The List is a highly topical and timely story with a bold voice that fearlessly jumps into the complexity and absurdity of modern life. Our main character explores the way our online lives have the power to improve or destroy lives, and how different a curated image of life can be to reality. And aside from the whip-smart commentary, it tackles the need for abusers to be held accountable and visible, for women to believed and the way abuse and sexism is so normalised some people don’t even recognise themselves as abusers — as well as discourse about intersectional feminism especially for black women and women of colour.

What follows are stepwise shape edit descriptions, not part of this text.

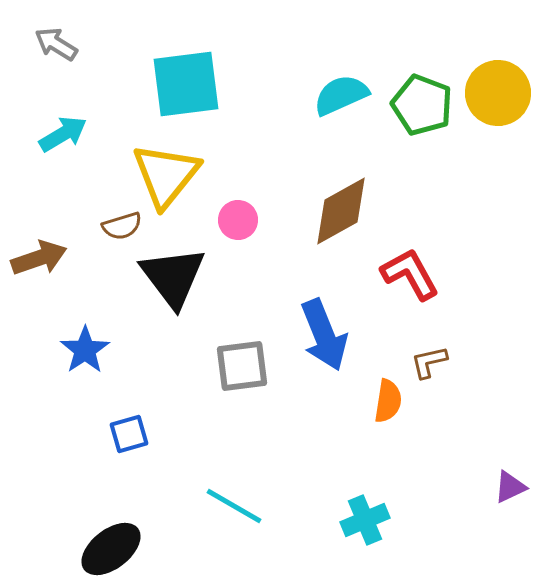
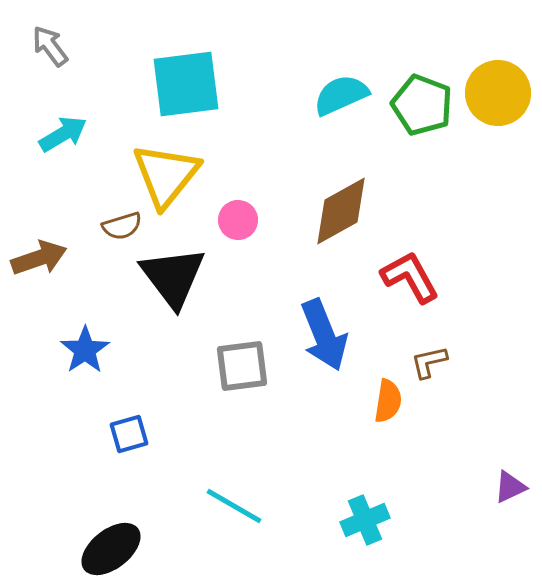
gray arrow: moved 6 px left, 2 px down; rotated 21 degrees clockwise
red L-shape: moved 3 px down
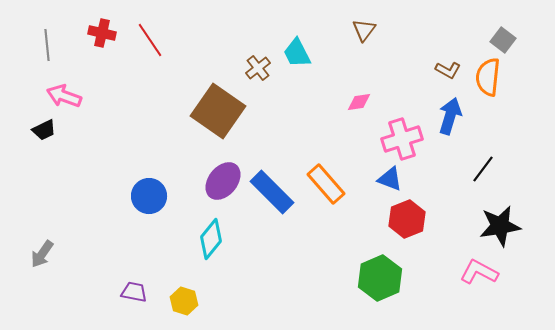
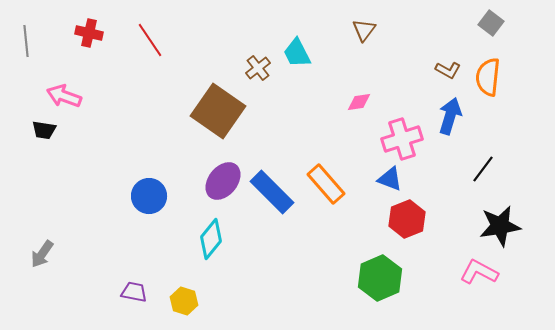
red cross: moved 13 px left
gray square: moved 12 px left, 17 px up
gray line: moved 21 px left, 4 px up
black trapezoid: rotated 35 degrees clockwise
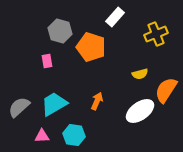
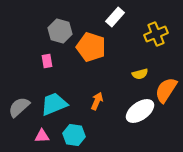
cyan trapezoid: rotated 8 degrees clockwise
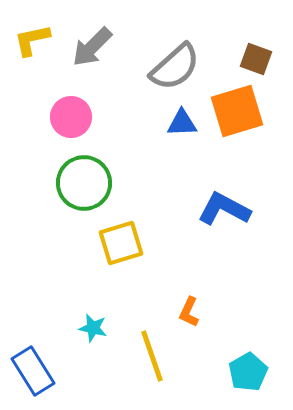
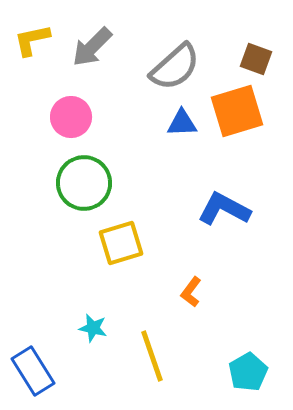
orange L-shape: moved 2 px right, 20 px up; rotated 12 degrees clockwise
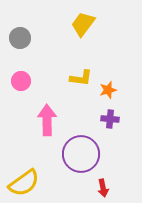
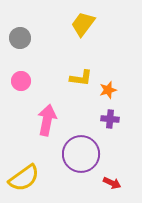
pink arrow: rotated 12 degrees clockwise
yellow semicircle: moved 5 px up
red arrow: moved 9 px right, 5 px up; rotated 54 degrees counterclockwise
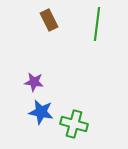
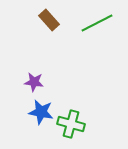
brown rectangle: rotated 15 degrees counterclockwise
green line: moved 1 px up; rotated 56 degrees clockwise
green cross: moved 3 px left
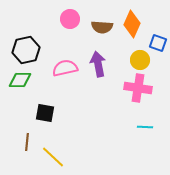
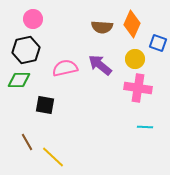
pink circle: moved 37 px left
yellow circle: moved 5 px left, 1 px up
purple arrow: moved 2 px right, 1 px down; rotated 40 degrees counterclockwise
green diamond: moved 1 px left
black square: moved 8 px up
brown line: rotated 36 degrees counterclockwise
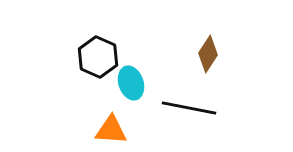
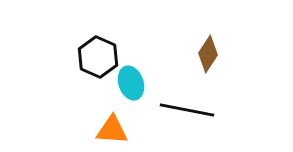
black line: moved 2 px left, 2 px down
orange triangle: moved 1 px right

Ola is wickedly funny and relatable at times, endearing and inviting as a narrator — an woman who knows what she wants but really isn’t sure how she’s meant to do everything. I felt her deep confusion, being torn between ‘innocent till proven guilty’ and believing victims without discrimination. It asks us how we’d act in a situation that forces us not only believe in solidarity and feminism, but take action for it. She leads this story with a personal and emotive voice as she tries to find the truth and wrestles with her love for Michael and her love for her fellow women. Hearing from Michael was interesting and at times unsettling — someone who hasn’t always been a good person and might be deserving of hate, but doesn’t think he’s guilty of the crimes he’s being accused of.

There’s some villains in this story that are clear cut, there are some that are more complicated and make us wonder if redemption is ever truly possible when you’ve hurt people. While the story may be about these two people, as the pages go by we watch as this incident ripples out into the world with catastrophic effects, bringing unsaid truths to the surface for all to see.

Every single character in this story was a vibrant, complex person — although I had a particular soft spot for Olas’ colleague Kiran and their personal bland of honesty and sarcasm. We get to know everyone intricately, at times the story slows to a stroll, just spending time trying to figure out how our characters are feeling before we pick up another piece of the puzzle.

A fiercely feminist triumph of a novel — this is the first time I’ve had the pleasure of reading Adegokes work but I don’t think it’ll be the last.